Tuesday, November 16, 2010

Rude teachers...

And I'm the student!

Begin rant:

I am adding my principal's license through a 3 class add-on program at ASU. Basically, the instructor we had in our last semester of the C&I program recruited some of us to join the add-on program (which she coordinates). So we did. And now we're wondering if we were crazy. Let me explain:

1st, I don't dislike the Professor we have this semester as a person. In fact, I got a good first impression of her when the class started. We were all very concerned that the course would require a large amount of work, but it hasn't turned out that way. However, because of what may only be a cultural discrepancy, I find our instructor to be a bit abrasive and sometimes downright rude.

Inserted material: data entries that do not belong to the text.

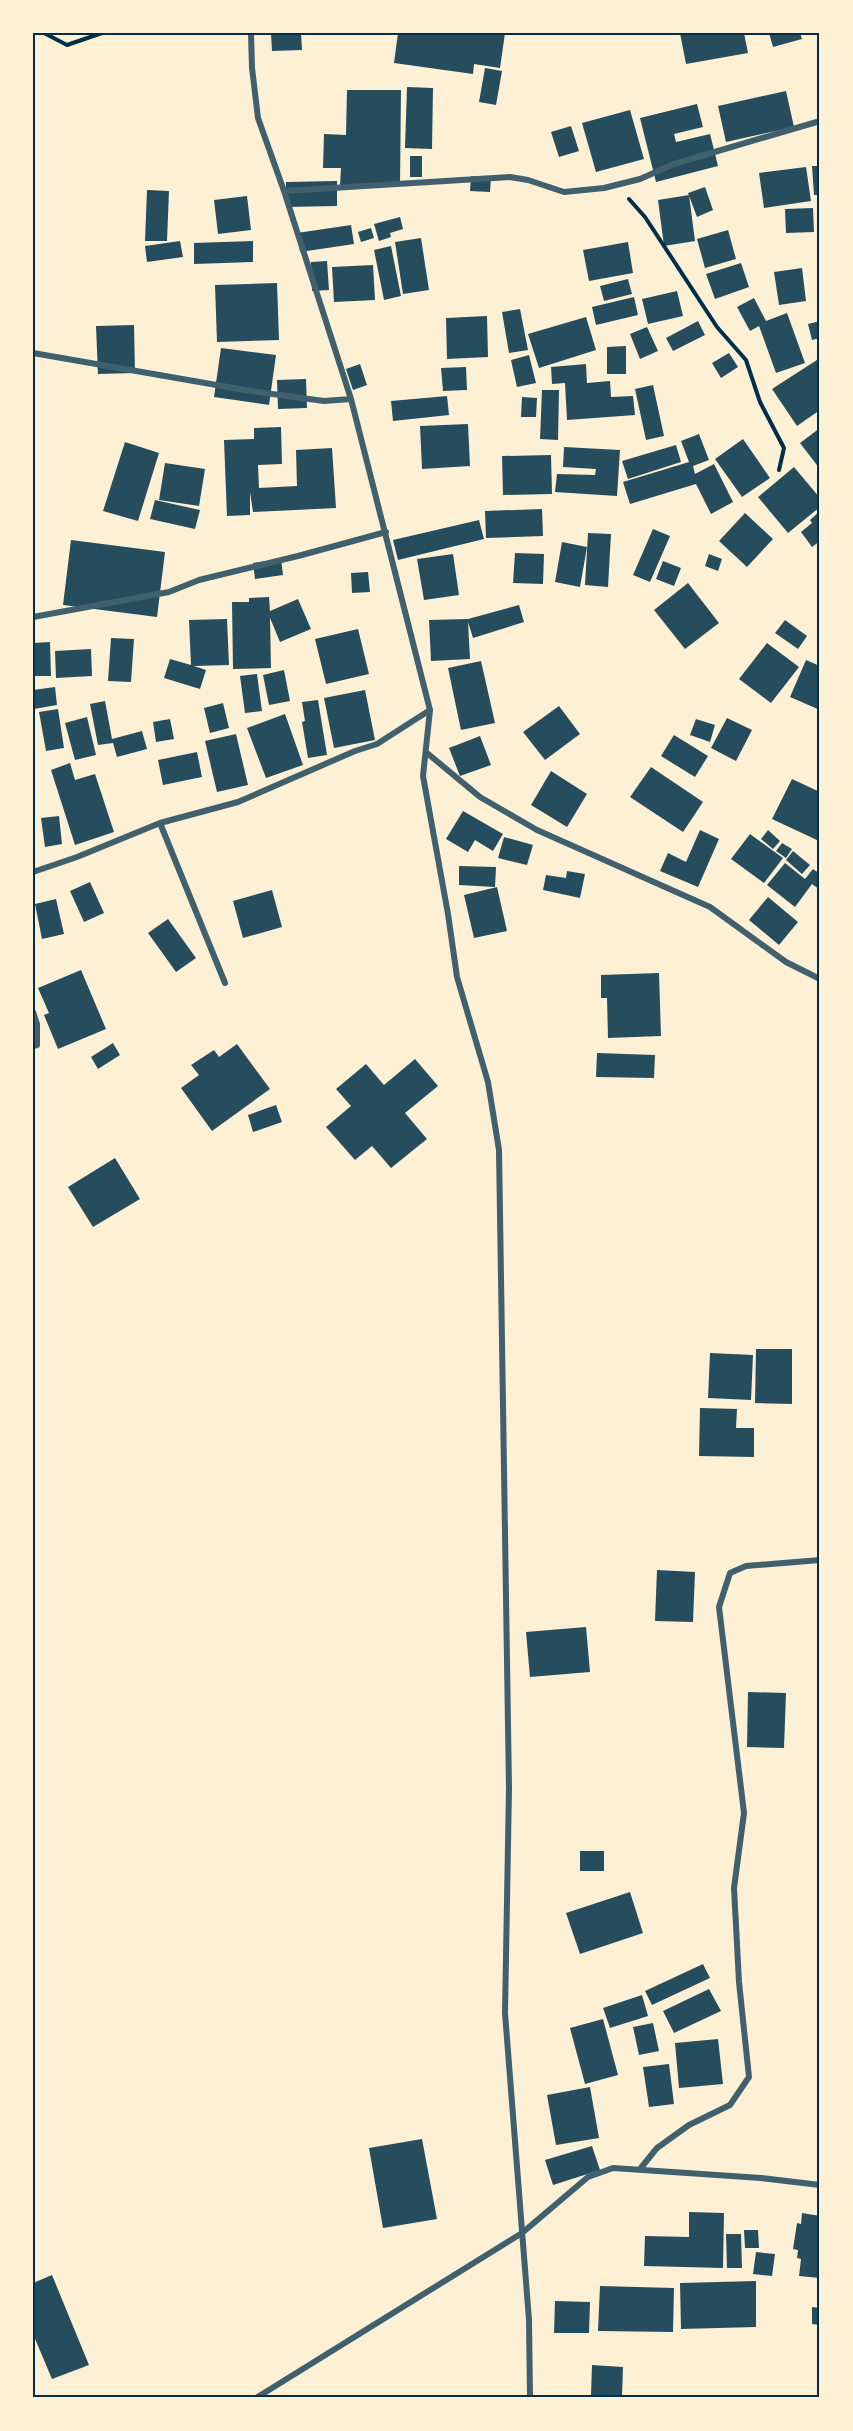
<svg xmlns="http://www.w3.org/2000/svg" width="853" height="2431" font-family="'PT Sans Narrow',sans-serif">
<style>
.building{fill:#264d5e}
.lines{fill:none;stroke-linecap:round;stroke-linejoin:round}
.path{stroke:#003049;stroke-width:4}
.minor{stroke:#3f606c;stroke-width:6}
.neatline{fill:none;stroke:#003049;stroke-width:2}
</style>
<rect width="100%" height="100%" fill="#fdf0d5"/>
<path class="building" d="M301 33 302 50 272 51 271 34Z
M398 33H505L500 68 474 64 473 74 394 63Z
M680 33H744L748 53 686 64Z
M769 33H800L802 39 773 47Z
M485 68 502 71 496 105 479 102Z
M407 87 433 88 432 149 405 148Z
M347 90H401L400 185H340L341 168H323L324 134 346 135Z
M786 91 794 127 726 142 718 106Z
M697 104 703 127 674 134 676 142 710 134 718 166 656 182 640 118Z
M630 110 644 159 596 172 582 123Z
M571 126 579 151 559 157 551 132Z
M410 156H422V177H410Z
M812 166H820V195H814Z
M806 167 811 201 764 208 759 173Z
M471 176 491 177 490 192 470 191Z
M337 181V206L286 207V182Z
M705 187 713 210 697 217 688 193Z
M147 190 169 191 167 241H145Z
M689 195 695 241 664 246 658 200Z
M247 196 251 230 218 234 214 200Z
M813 208 814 232 786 233 785 209Z
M400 217 403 229 390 233 391 237 379 241 374 224Z
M351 225 354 244 300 252 297 233Z
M371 228 374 238 361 242 358 232Z
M728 230 736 259 705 268 697 239Z
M421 238 429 290 403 294 395 242Z
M180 241 183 257 147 262 145 246Z
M253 241V262L194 264V243Z
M628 242 633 273 589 281 583 250Z
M391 246 401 296 384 300 374 250Z
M327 261 329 290 312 291 311 262Z
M741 263 749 287 715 299 706 274Z
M373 265 375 300 334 302 332 267Z
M802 268 806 301 779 305 774 272Z
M628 279 632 294 604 301 600 286Z
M277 283 279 340 217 342 215 285Z
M677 291 683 316 648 324 642 299Z
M634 297 638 315 596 325 592 307Z
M754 298 766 321 787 313 805 363 776 373 759 326 750 331 737 307Z
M520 309 528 350 509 353 502 312Z
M487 316 488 357 447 359 446 318Z
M586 317 596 350 539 368 528 334Z
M698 321 705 335 673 351 666 338Z
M820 321V338L812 340 808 324Z
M134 325 135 373 98 374 96 326Z
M647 327 658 351 640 359 630 334Z
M626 346V374H607V347Z
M221 348 276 355 269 405 214 397Z
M729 353 738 367 721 378 712 363Z
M529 355 536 383 517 387 511 360Z
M820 358V410L797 426 772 389Z
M360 364 367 385 353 390 346 369Z
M586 364 587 383 610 381 611 397 633 396 635 415 567 420 565 383 552 384 551 367Z
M466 367 467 390 443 391 441 368Z
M306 379 307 408 278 409 277 380Z
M653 385 664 436 646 440 635 389Z
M542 390H559L558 440 540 439Z
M447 396 449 415 393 421 391 401Z
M522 397 537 398 536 417H521Z
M468 424 470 466 422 469 420 426Z
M281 427 282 464 258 465 259 488 297 486 296 450 332 448 336 508 253 512 250 492V515L227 516 224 440 254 439V428Z
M820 428V469L800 443Z
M699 434 709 460 693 466 695 474 714 464 733 502 711 514 696 484 630 504 623 482 689 462 681 441Z
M743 439 770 478 742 497 715 459Z
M125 442 159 453 138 521 103 511Z
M676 445 681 462 628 479 622 461Z
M564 447 620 450 617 496 555 492 557 474 595 475 596 469 563 467Z
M551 455 552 494 503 495 502 456Z
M165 463 205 469 199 506 159 500Z
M794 467 820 498V507L788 533 758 497Z
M155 500 200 510 195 529 150 519Z
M542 509 543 536 486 538 485 511Z
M820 511V541L812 547 801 532 812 523 810 520Z
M745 513 773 539 747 567 719 541Z
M479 520 484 539 398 560 393 540Z
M653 529 670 536 650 582 633 575Z
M588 533 611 534 608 587 585 585Z
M71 540 165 552 157 617 63 605Z
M562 542 587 547 580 587 555 582Z
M515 553 544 554 543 584 513 583Z
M453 554 459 595 424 600 417 559Z
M709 554 722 559 718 571 705 566Z
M281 559 283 575 255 579 253 563Z
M663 561 681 568 674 586 656 579Z
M368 572 370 592 352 593 351 573Z
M688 583 719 623 685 649 654 610Z
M269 597 270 611 298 599 311 629 280 642 270 618 271 668 233 669 232 602H249V598Z
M519 605 524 622 473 638 468 622 470 659 431 661 429 620 468 619Z
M227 619 229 665 194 666 206 670 200 689 164 678 170 659 191 665 189 620Z
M785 620 807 636 798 649 775 633Z
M358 629 369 674 326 684 315 639Z
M111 638 134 639 131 682 108 681Z
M50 642 51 676H33V643Z
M767 643 799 667 771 703 739 679Z
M91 649 92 676 56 678 55 651Z
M806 660 820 666V710L790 697Z
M481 661 495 723 461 730 448 668Z
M284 670 290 701 269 705 263 675Z
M257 674 262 711 245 713 240 676Z
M55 687 57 705 34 709 33 690Z
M365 690 375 740 334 748 324 698Z
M318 700 327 755 308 758 302 722 305 721 302 702Z
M105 701 112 739 142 731 147 749 117 757 113 743 98 745 90 704Z
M223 703 229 728 210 733 204 708Z
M559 706 580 734 545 760 523 732Z
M58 709 64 748 46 751 39 712Z
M285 714 303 765 266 778 247 728Z
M87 717 96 755 75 760 65 723Z
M727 718 752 730 736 761 711 748Z
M170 719 174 739 156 742 153 722Z
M696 719 715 725 710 742 690 735Z
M236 734 248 785 217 792 205 741Z
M674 735 708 756 695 777 661 756Z
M480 736 491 765 460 776 449 748Z
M197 752 202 777 163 785 158 760Z
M70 763 75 780 95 774 114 832 75 845 51 770Z
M651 767 703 802 683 832 630 797Z
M551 771 587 794 567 827 531 805Z
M792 779 820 792 819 841 772 819Z
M463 811 503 834 493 851 475 840 468 852 446 839Z
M59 816 62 844 45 847 41 818Z
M700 830 719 839 698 887 660 871 668 853 686 862Z
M768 830 780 841 773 849 761 839Z
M750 834 783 858 764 883 731 859Z
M504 837 533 845 527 865 498 858Z
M782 843 792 849 786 858 776 851Z
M793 851 810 865 802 874 786 860Z
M785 863 805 879 813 869 820 874V890L812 884 795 907 767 885Z
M459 866 496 867 495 887 459 885Z
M567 871 585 874 580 898 543 890 546 875 566 878Z
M90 882 104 913 84 922 70 891Z
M497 887 507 931 474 938 464 895Z
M272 890 282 927 243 938 233 901Z
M768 897 798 922 779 945 749 920Z
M56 899 64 934 42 939 35 904Z
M168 919 196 958 176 972 148 933Z
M81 970 106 1029 58 1049 44 1015 49 1013 38 988Z
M659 973 661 1036 608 1038 607 998H601V975Z
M113 1043 120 1055 98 1069 91 1057Z
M237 1044 270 1089 212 1131 181 1088 199 1075 191 1065 214 1050 219 1057Z
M597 1053 655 1055 654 1078 596 1077Z
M415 1059 438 1086 405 1113 427 1139 391 1168 372 1146 355 1160 326 1127 351 1106 336 1089 366 1064 384 1085Z
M276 1105 282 1122 253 1132 248 1115Z
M115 1158 140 1199 93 1227 68 1187Z
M756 1349H792V1404L755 1403Z
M710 1353 753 1355 751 1400 708 1398Z
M700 1408 737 1409 736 1428H754V1457L699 1456Z
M657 1570 695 1572 693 1622 655 1621Z
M586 1627 590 1672 530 1677 526 1632Z
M748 1692 786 1693 784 1748 747 1747Z
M580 1851H604V1871H580Z
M630 1892 643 1933 580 1954 566 1913Z
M703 1964 710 1978 652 2005 645 1991Z
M709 1989 721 2011 674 2033 663 2011Z
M642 1995 648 2016 610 2028 603 2008Z
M603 2019 618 2075 585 2084 570 2028Z
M653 2023 659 2051 639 2055 633 2027Z
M718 2039 723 2084 679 2088 675 2043Z
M669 2064 674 2104 649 2107 643 2067Z
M590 2087 599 2138 556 2145 547 2095Z
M422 2139 437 2219 383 2228 369 2148Z
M592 2146 600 2170 553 2185 545 2160Z
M689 2212 724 2213 723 2268 644 2266 645 2236 689 2237Z
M802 2213 820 2216V2278L799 2276 801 2259 797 2258 798 2250 793 2249 797 2223 801 2224Z
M744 2230H758L759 2248H745Z
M726 2234H741L742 2268H727Z
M756 2252 775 2254 772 2276 753 2274Z
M52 2275 89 2365 52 2379 33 2334V2283Z
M756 2281V2327L681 2329 680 2283Z
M600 2286 674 2288 673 2332 598 2331Z
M555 2301 590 2302 589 2333H554Z
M812 2307 820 2308V2325L812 2324Z
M592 2365 623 2367 622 2396 591 2395Z"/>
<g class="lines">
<path class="path" d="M44 33 67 45 102 33
M629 199 645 217 717 327 746 360 760 402 784 448 779 470"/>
<path class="minor" d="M251 33 252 68 258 118 284 191 351 399 430 710 423 776 448 914 457 977 488 1082 499 1150 509 1788 505 2013 529 2320 530 2398
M284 191 510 177 528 180 564 192 604 188 640 179 674 164 820 121
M33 353 251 391 324 401 351 399
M33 617 169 592 199 580 298 556 386 532
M427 753 480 797 537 830 710 907 786 962 820 979
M160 823 225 983
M33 872 77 857 160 823 238 802 355 751 377 744 430 710
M33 1012 37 1024V1045L33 1046
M640 2169 657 2148 689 2125 730 2105 749 2077 739 1982 734 1888 744 1813 719 1607 730 1573 746 1566 820 1560
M256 2398 522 2233 588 2177 613 2168 761 2178 820 2185"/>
</g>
<rect width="853" height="2431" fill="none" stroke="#fdf0d5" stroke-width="69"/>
<rect x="34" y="34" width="784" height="2362" class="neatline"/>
</svg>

Example: Tuesday evening, we started class at 5pm. At 6:40 we were allowed a 5 minute break (for all the ladies in the class, and the class is ALL female, this means a line in the restroom). Indeed, the line happened. And I stood in it. And waited.

And waited.

And waited.

Then it was my turn. I returned to the class immediately; I did not chit chat (unheard of, I know!) and was working my way to my seat when the instructor actually said to me, out loud in front of the rest of the class, "hurry up and sit down, we have to start class."

Uh, excuse me?

I'm 26 years old. I'm paying to be here, and I can't help that everyone has synchronized their bladders for fear of leaving during class and being called out for doing so. I mean, really, I'm an adult, and the instructor is an adult, and everyone in the class is an adult. Why, then, can't we all just act like adults? I wasn't intentionally being rude or disrespectful. Another example: when we give presentations, she openly criticizes the presenter at the conclusion.

Now, I have lots of education on being an educator (of both 9-12 students and adult learners), and if I know anything it's that we should give feedback that is candid, but discreet. We work on rubrics to show students exactly where they missed the mark; we don't just tell them what's wrong with them in front of everyone else.

And speaking of rubrics...

How, my teacher friends, does someone have a rubric with 4 different levels where the entire point value is 1 point total? When your only response to that question is "well if you make any mistakes you get a zero in that section", that means you aren't paying attention to what you're doing. If your only possible rubric options are 1 point or 0 points, shouldn't you only have 2 blocks on the rubric?

It's bad planning. It's bad education theory. It's bad teaching.

Period.

End rant.


1 comment:

Wes said...

I would suggest, perhaps, speaking with her in an after class situation. Let her know that she needs to make accommodations to her teaching methodologies. If a student cannot feel comfortable in a learning environment, then the student will not learn. It seems your professor may be a bit out of touch with the reality in regards to her students. I feel that she must look as you as peers, otherwise you can easily become jaded because of her brash and abrasive behavior.

Again, I would talk to her after class and address your concerns or....punch her in the ovaries.